Work to be completed. Go through the data underneath and report how many lines hold the string "hand", giving only the number.

(Landmark coordinate records)

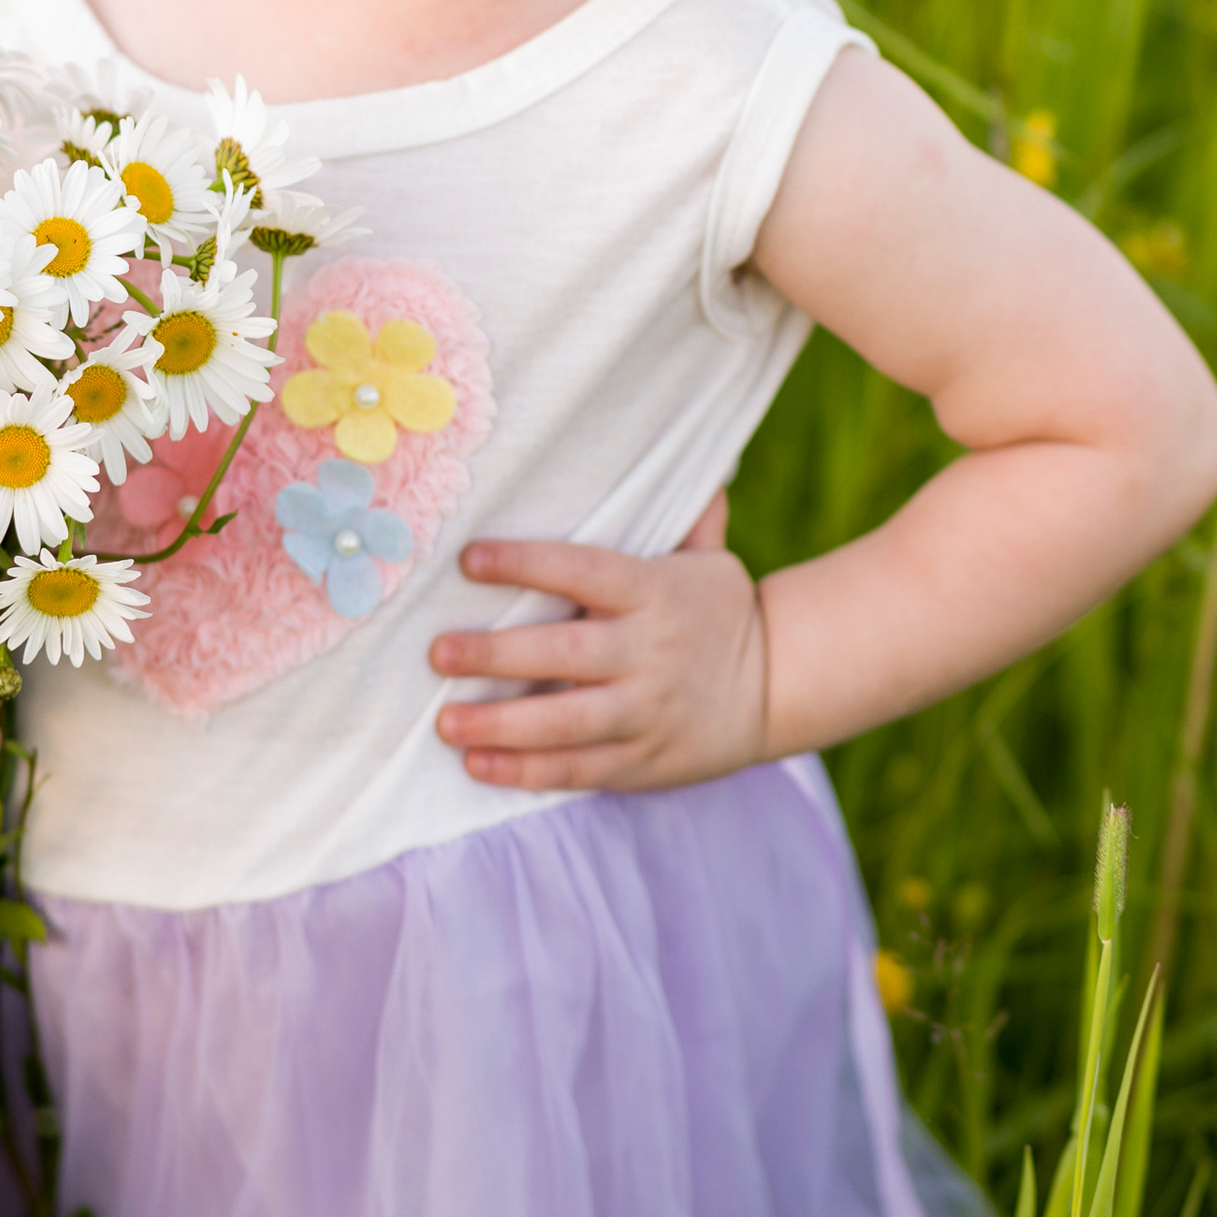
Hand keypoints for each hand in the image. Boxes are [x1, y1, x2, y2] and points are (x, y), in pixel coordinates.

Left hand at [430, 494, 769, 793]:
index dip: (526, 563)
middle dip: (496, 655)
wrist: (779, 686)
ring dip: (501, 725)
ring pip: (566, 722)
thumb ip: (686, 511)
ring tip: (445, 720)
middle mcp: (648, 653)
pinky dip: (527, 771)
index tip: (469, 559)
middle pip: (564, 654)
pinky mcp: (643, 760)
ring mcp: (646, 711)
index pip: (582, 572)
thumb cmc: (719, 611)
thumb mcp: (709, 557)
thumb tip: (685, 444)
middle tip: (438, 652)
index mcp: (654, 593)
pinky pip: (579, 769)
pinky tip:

Your response. 2